Jakarta: Direktur PT Hanaveri Sentosa sekaligus Direktur PT Kota Bintang Rayatri, Suryadi Mulya, didakwa menyuap Wali Kota nonaktif Bekasi Rahmat Effendi sebesar Rp3,45 miliar. Suap itu terkait pengadaan lahan di Kota Bekasi.
"Telah melakukan beberapa perbuatan yang ada hubungannya sedemikian rupa. Sehingga, dipandang sebagai perbuatan berlanjut, yaitu memberi atau menjanjikan sesuatu," bunyi salinan surat dakwaan yang diterima Medcom.id, Jumat, 25 Maret 2022.
Uang diberikan agar Rahmat Effendi mengupayakan Kegiatan Pengadaan Lahan Pembangunan Polder Air Kranji dapat dianggarkan dalam APBD Perubahan Tahun 2021. Sekaligus memperlancar proses pembayaran ganti rugi lahan untuk kegiatan tersebut.
Kasus ini bermula ketika Pemerintah Kota (Pemkot) Bekasi berencana membangun polder air di Kelurahan Kranji, Kecamatan Bekasi Barat, dengan luas wilayah 22.624 meter persegi pada September 2020. Salah satu pemegang hak di lokasi tersebut adalah PT Hanaveri Sentosa.
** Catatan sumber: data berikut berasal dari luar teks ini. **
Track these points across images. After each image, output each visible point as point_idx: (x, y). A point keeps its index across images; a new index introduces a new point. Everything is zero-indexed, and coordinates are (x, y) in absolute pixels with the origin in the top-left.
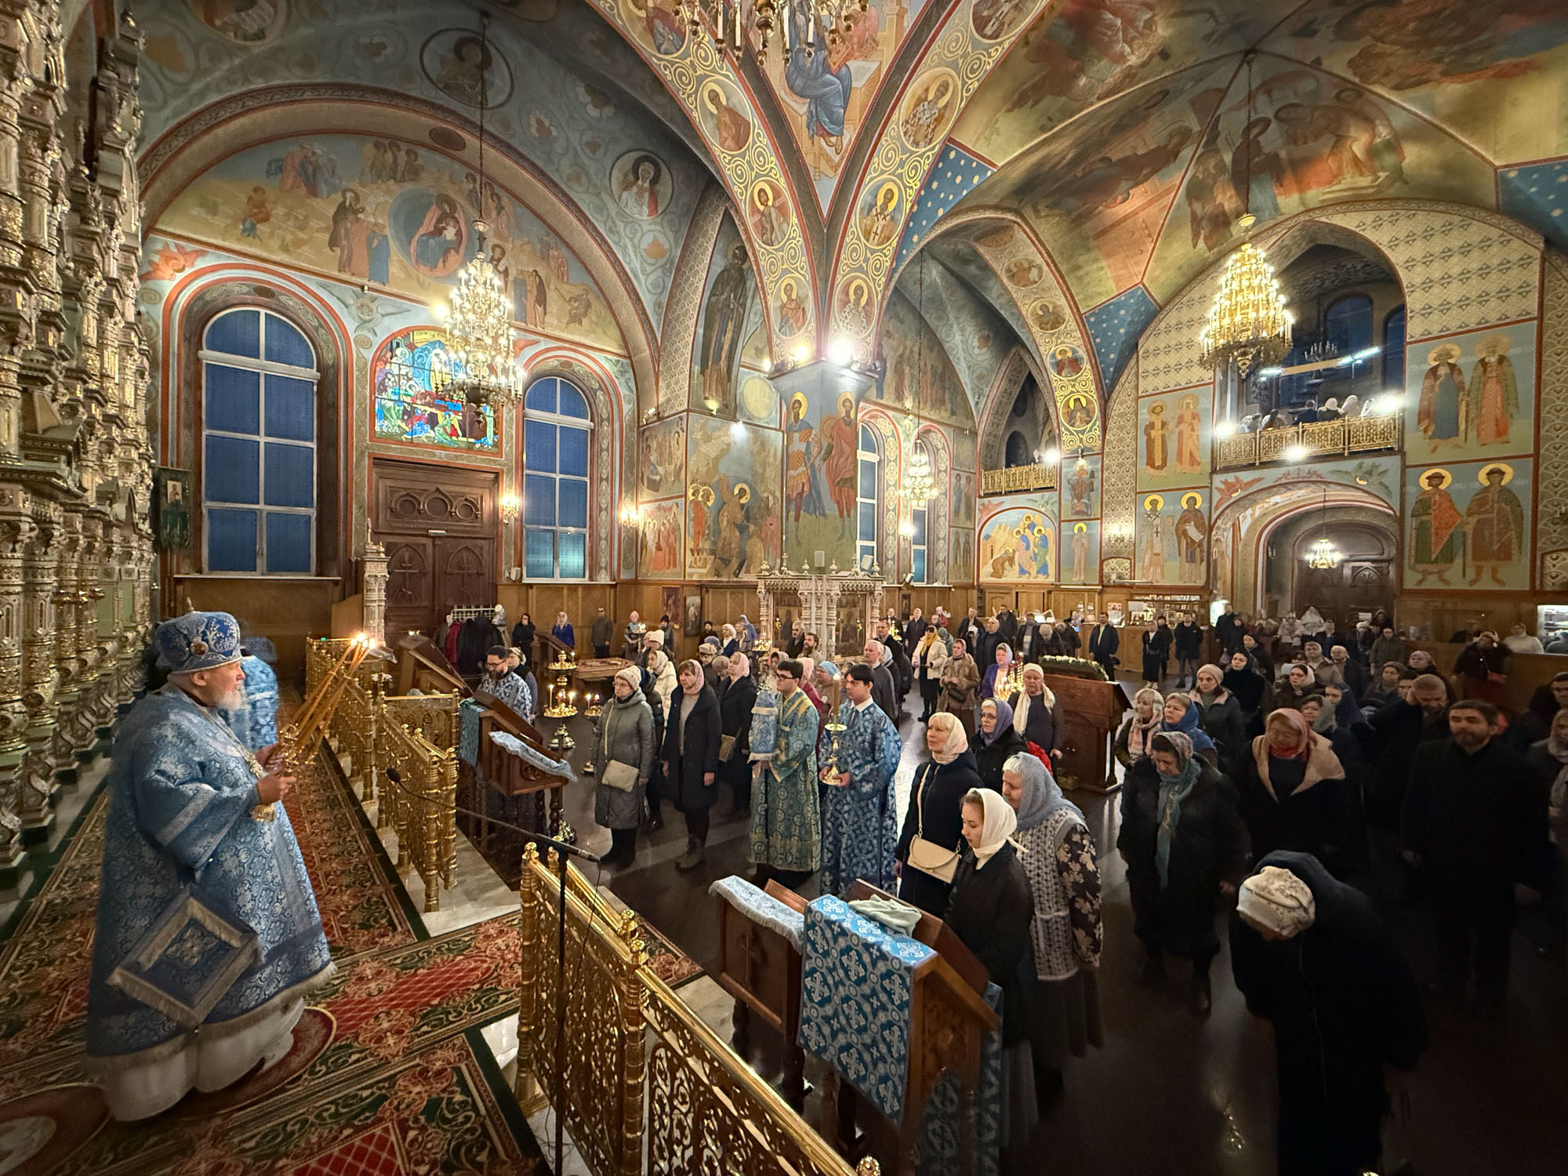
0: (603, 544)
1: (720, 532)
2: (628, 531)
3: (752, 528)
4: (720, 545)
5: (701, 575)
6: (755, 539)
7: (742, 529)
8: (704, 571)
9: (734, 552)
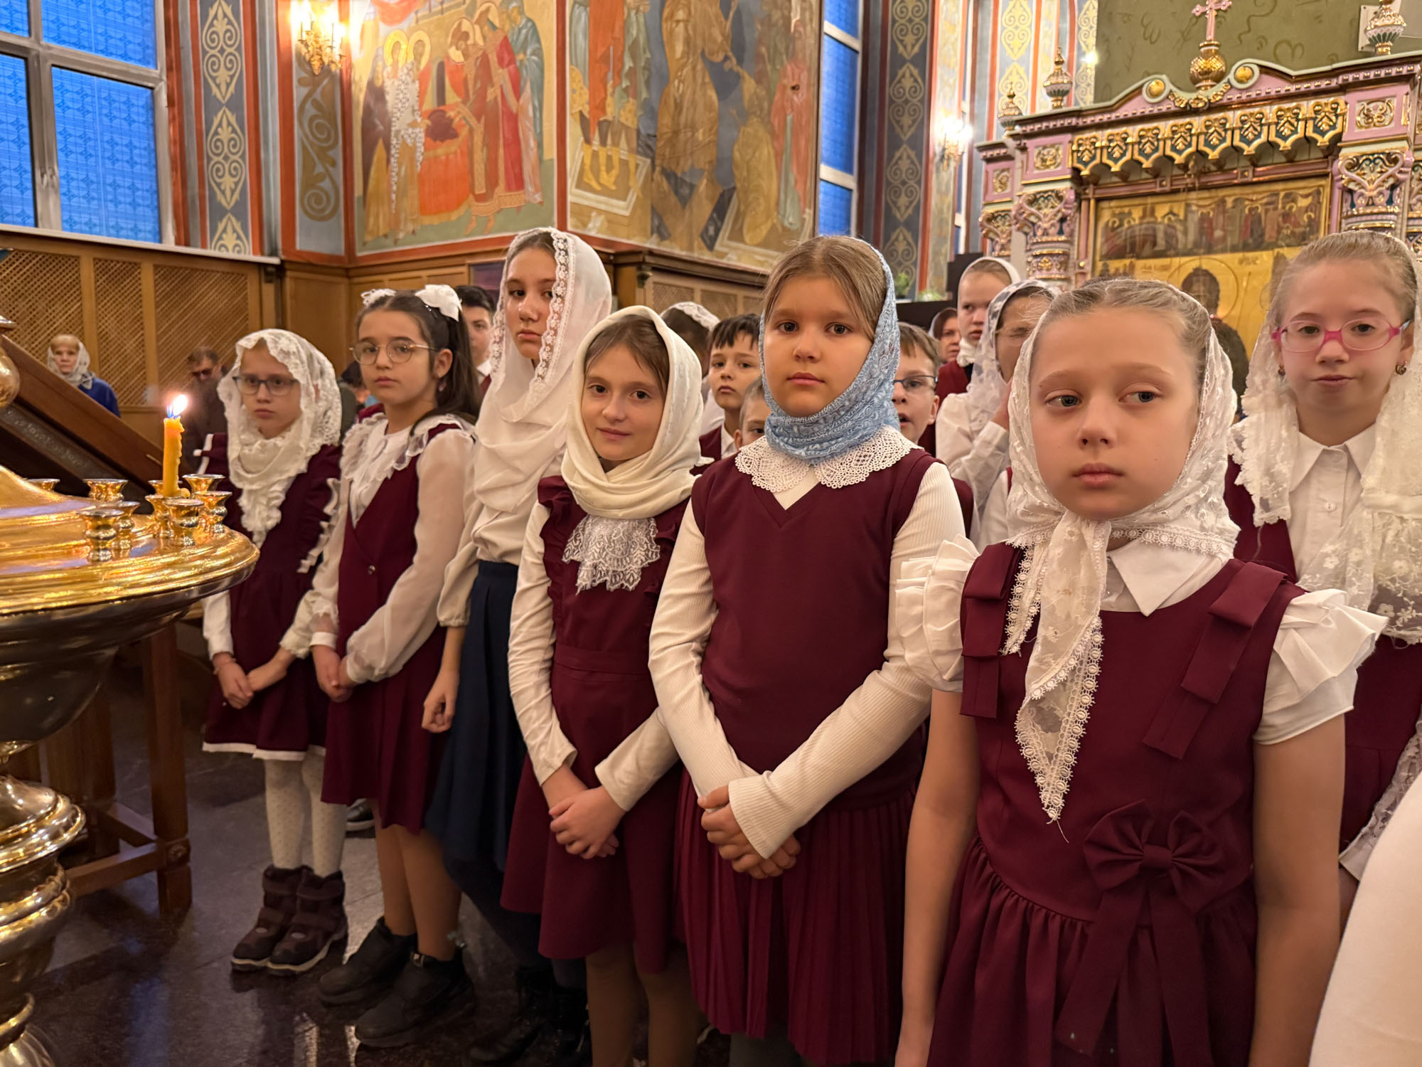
0: (225, 126)
1: (664, 80)
2: (313, 80)
3: (749, 85)
4: (666, 121)
5: (612, 220)
6: (755, 128)
7: (725, 83)
8: (621, 208)
9: (703, 160)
Namun, pada APBD Tahun Anggaran 2021, kegiatan Pengadaan Lahan Polder Air Kranji tidak dianggarkan. Sehingga, ganti rugi lahan yang diharapkan Suryadi belum dapat direalisasikan.
Suryadi meminta bantuan Camat Bekasi Barat, Muhammad Bunyamin, untuk berbicara dengan Rahmat Effendi. Namun, Rahmat Effendi justru meminta Rp1 miliar kepada Suryadi.
Baca: Eks Camat Rawalumbu Didakwa Menyuap Rahmat Effendi Rp2,3 Miliar
Rahmat Effendi juga meminta Rp50 juta kepada Suryadi untuk kepentingan membeli hewan kurban. Di tengah proses realisasi ganti rugi lahan polder itu, Rahmat Effendi lagi-lagi meminta Rp300 juta kepada Suryadi.
Tak hanya itu, Suryadi diminta membantu pembangunan Masjid Ar-Ryasakha yang dibangun Yayasan Saka Ramdhan Aditya. Pendiri serta sebagian pengurus yayasan adalah Rahmat Effendi dan anak-anaknya.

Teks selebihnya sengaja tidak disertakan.